2018: Professor Tony Merriman FRSNZ, University of Otago, has been awarded a James Cook Research Fellowship in Health Sciences for research entitled: 'The genetic causes of gout and related diseases in Aotearoa / New Zealand and worldwide'
As a result of modern lifestyles, metabolic diseases such as type 2 diabetes and gout are increasing in prevalence. In Aotearoa New Zealand, the risk of metabolic disease is two to four times higher in Māori and Pacific populations compared with that of other groups. Inherited genetic variation is a significant explanation as to why some people develop disease and others do not. Therefore, identifying and understanding the biological role of these genetic variants is critically important to prevent and treat metabolic disease in the coming decades.
Professor Tony Merriman’s research group specialises in applied genetic epidemiology. They study the role that genetic factors play in determining health and disease in populations, and how these genetic differences interact with environmental factors. In this James Cook Research Fellowship, Professor Merriman will employ genetic epidemiology to understand the molecular pathways that cause gout and related metabolic diseases in Aotearoa New Zealand, and worldwide.
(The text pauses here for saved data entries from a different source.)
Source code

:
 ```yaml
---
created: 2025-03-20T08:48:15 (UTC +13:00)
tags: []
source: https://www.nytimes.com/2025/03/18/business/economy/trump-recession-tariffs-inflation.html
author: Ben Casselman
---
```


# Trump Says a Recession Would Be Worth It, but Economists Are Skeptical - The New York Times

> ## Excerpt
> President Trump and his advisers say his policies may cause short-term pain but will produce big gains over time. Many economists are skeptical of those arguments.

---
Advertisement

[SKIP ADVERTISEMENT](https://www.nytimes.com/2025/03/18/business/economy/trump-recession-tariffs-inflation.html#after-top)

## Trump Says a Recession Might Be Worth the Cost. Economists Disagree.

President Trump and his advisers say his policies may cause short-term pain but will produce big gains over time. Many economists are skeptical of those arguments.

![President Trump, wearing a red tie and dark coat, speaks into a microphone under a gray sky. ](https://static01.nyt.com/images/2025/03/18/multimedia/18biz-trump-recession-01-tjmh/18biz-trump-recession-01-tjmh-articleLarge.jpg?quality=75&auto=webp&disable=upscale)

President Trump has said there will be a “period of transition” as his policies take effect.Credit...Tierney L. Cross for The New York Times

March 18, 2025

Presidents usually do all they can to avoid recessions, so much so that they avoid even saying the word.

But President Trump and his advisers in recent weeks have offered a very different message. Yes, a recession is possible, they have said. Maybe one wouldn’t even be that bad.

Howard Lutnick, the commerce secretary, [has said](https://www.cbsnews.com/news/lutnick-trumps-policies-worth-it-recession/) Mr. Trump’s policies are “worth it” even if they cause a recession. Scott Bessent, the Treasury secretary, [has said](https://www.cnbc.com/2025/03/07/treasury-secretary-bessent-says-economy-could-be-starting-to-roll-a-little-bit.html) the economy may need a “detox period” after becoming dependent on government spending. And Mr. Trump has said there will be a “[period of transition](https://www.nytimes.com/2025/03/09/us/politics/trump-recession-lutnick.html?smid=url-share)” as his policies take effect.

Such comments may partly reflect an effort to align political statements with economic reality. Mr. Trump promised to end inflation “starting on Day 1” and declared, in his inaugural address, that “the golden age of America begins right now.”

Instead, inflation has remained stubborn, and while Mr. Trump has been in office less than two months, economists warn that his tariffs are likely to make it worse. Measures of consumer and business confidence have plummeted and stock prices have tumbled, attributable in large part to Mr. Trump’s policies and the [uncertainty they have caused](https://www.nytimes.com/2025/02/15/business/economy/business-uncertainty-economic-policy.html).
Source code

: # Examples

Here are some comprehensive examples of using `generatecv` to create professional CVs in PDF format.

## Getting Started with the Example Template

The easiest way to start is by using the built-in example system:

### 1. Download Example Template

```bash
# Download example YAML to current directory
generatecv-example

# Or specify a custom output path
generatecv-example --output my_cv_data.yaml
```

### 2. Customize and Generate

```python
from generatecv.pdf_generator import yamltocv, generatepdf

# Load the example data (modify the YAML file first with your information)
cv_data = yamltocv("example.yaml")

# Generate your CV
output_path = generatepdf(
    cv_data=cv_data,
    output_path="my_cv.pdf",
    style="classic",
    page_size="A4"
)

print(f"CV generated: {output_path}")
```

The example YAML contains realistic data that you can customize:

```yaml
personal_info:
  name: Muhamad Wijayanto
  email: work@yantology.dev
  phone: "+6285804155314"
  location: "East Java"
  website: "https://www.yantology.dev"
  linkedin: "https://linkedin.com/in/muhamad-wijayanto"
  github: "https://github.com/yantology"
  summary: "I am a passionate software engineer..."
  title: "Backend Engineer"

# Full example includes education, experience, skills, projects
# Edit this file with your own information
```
Gout occurs in some people with increased levels of urate (hyperuricemia). It is a form of arthritis caused by build-up of urate crystals within joints and other tissues. These crystals trigger an immune response causing pain and swelling in affected joints and if untreated, can cause serious joint and kidney damage. The genetic control of hyperuricemia is becoming better understood, however, less is known about why only some people with hyperuricemia develop gout, while others don’t. To address this, Professor Merriman is leading an international consortium to scan the genome for genes controlling the progression from hyperuricemia to gout. Recently it has become clear that genetic variants found only in Pacific populations play a role in causing this metabolic disease, pinpointing biological pathways not previously identified. These variants exist as a result of the unique population history of Pacific peoples, and partly explain their increased risk of metabolic disease. Professor Merriman and collaborators will endeavour to identify and characterise these genetic variants, with a long term view to develop new public health and clinical interventions.